Epirubicin/CMF Better Than CMF Alone in Early Breast Ca
At 48 months' follow-up, adjuvant treatment of early breast cancer with epirubicin (Ellence) plus CMF showed significantly improved relapse-free and overall survival, compared with CMF alone, according to combined results of two large randomized studies. Christopher J. Poole, MD, of the University of Birmingham, and his colleagues reported the results in the New England Journal of Medicine
BIRMINGHAM, United KingdomAt 48 months' follow-up, adjuvant treatment of early breast cancer with epirubicin (Ellence) plus CMF showed significantly improved relapse-free and overall survival, compared with CMF alone, according to combined results of two large randomized studies. Christopher J. Poole, MD, of the University of Birmingham, and his colleagues reported the results in the New England Journal of Medicine (355:1851-1862, 2006).

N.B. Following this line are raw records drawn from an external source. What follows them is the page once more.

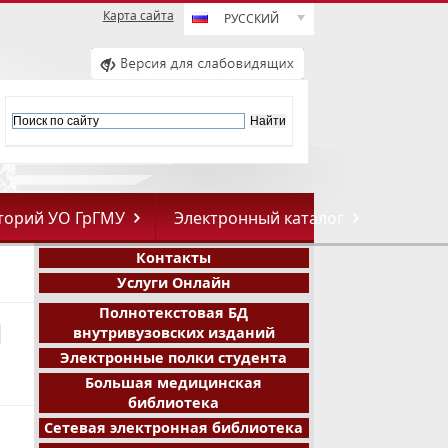
Карта сайта
РУССКИЙ
торий УО ГрГМУ
Электронный каталог
Контакты
Услуги Онлайн
Полнотекстовая БД
и
внутривузовских изданий
Электронные полки студента
Большая медицинская
библиотека
Сетевая электронная библиотека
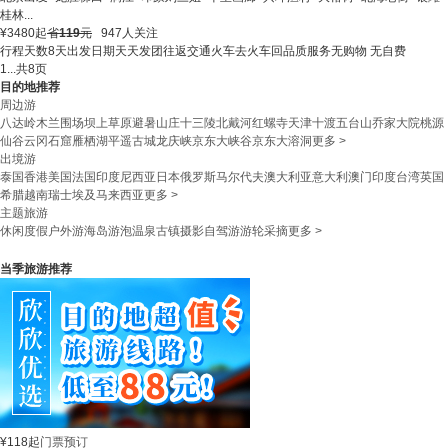
桂林
...
¥
3480
起
省
119
元
947人关注
行程天数
8天
出发日期
天天发团
往返交通
火车去火车回
品质服务
无购物 无自费
1
...
共8页
目的地推荐
周边游
八达岭
木兰围场
坝上草原
避暑山庄
十三陵
北戴河
红螺寺
天津
十渡
五台山
乔家大院
桃源
仙谷
云冈石窟
雁栖湖
平遥古城
龙庆峡
京东大峡谷
京东大溶洞
更多 >
出境游
泰国
香港
美国
法国
印度尼西亚
日本
俄罗斯
马尔代夫
澳大利亚
意大利
澳门
印度
台湾
英国
希腊
越南
瑞士
埃及
马来西亚
更多 >
主题旅游
休闲度假
户外游
海岛游
泡温泉
古镇
摄影
自驾游
游轮
采摘
更多 >
当季旅游推荐
¥
118
起
门票预订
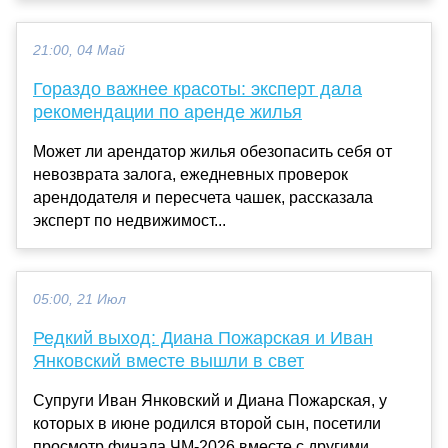
21:00, 04 Май
Гораздо важнее красоты: эксперт дала
рекомендации по аренде жилья
Может ли арендатор жилья обезопасить себя от
невозврата залога, ежедневных проверок
арендодателя и пересчета чашек, рассказала
эксперт по недвижимост...
05:00, 21 Июл
Редкий выход: Диана Пожарская и Иван
Янковский вместе вышли в свет
Супруги Иван Янковский и Диана Пожарская, у
которых в июне родился второй сын, посетили
просмотр финала ЧМ-2026 вместе с другими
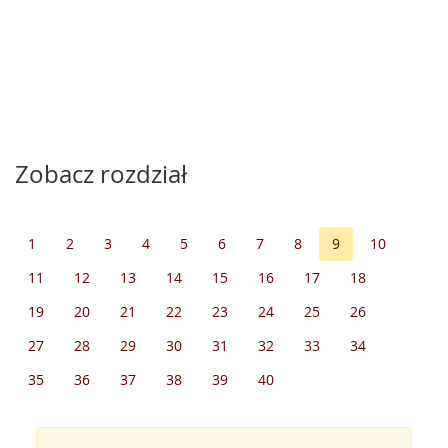
Zobacz rozdział
1
2
3
4
5
6
7
8
9
10
11
12
13
14
15
16
17
18
19
20
21
22
23
24
25
26
27
28
29
30
31
32
33
34
35
36
37
38
39
40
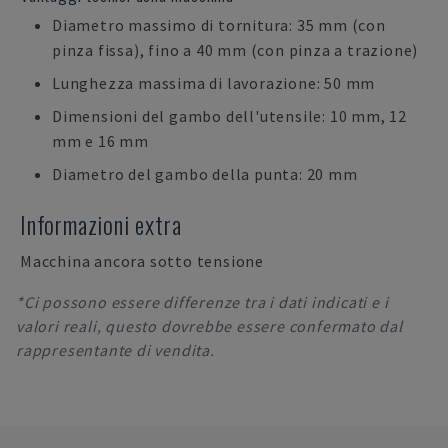
Diametro massimo di tornitura: 35 mm (con
pinza fissa), fino a 40 mm (con pinza a trazione)
Lunghezza massima di lavorazione: 50 mm
Dimensioni del gambo dell'utensile: 10 mm, 12
mm e 16 mm
Diametro del gambo della punta: 20 mm
Informazioni extra
Macchina ancora sotto tensione
*Ci possono essere differenze tra i dati indicati e i
valori reali, questo dovrebbe essere confermato dal
rappresentante di vendita.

The two trials included 2,391 women with early breast cancer. In the NEAT study (National Epirubicin Adjuvant Trial), 2,021 patients received four cycles of epirubicin followed by four cycles of "classic" CMF (cyclophosphamide, methotrexate, fluorouracil) or six cycles of CMF alone. In the BR9601 trial, 370 patients received four cycles of epirubicin followed by four cycles of modified classic CMF (all three drugs given once every 3 weeks) or eight cycles of CMF alone.
Combined results showed significantly higher 2-year relapse-free survival with epirubicin (91% vs 85% for CMF alone); 5-year relapse-free survival (76% vs 69%); 2-year overall survival (95% vs 92%); and 5-year overall survival (82% vs 75%) (P < .001 for all comparisons). The hazard ratios favored epirubicin for relapse or death without relapse (0.69, P < .001) and death from any cause (0.67, P < .001). "The results for overall and relapse-free survival in NEAT were similar to those in BR9601," Dr. Poole noted.
Other independent prognostic factors, including nodal status, tumor grade, tumor size, ER status, and the presence or absence of vascular or lymphatic invasion, did not significantly interact with the effect of epirubicin plus CMF.
Dr. Poole reported that although the overall incidence of adverse effects was significantly higher with epirubicin, they "did not significantly affect the delivered dose intensity or the quality of life."
Counter Point
Shared Decision-Making Process Essential
MARK N. LEVINE, MD, and TIMOTHY WHELAN, BM, BCh In a New England Journal of Medicine editorial, Drs. Levine and Whelan, of McMaster University and the Juravinski Cancer Centre, Hamilton, Ontario, had little criticism of the NEAT/BR9601 trial, noting only that the report did not include the number of patients in each group who received adjuvant radiation therapy or tamoxifen during follow-up.
The thrust of their editorial was the need for tailored therapy, since "the magnitude of the benefit [of adjuvant chemotherapy] is modest, and many patients have to be treated to benefit a few."
They noted that when making a decision on adjuvant chemotherapy, physicians must consider the risk of recurrence based on nodal status, tumor size and grade, and HER2 and ER status. They emphasized that "the patient should be encouraged to participate in the decision-making process."
Drs. Levine and Whelan recommended that high-risk patients be offered a regimen that includes an anthracycline and a taxane or an intensive anthracycline regimen. Lower risk patients may be offered a less aggressive regimen, such as CMF, doxorubicin plus cyclophosphamide, or "perhaps just endocrine therapy alone," with CMF alone an option for women who cannot receive an anthracycline.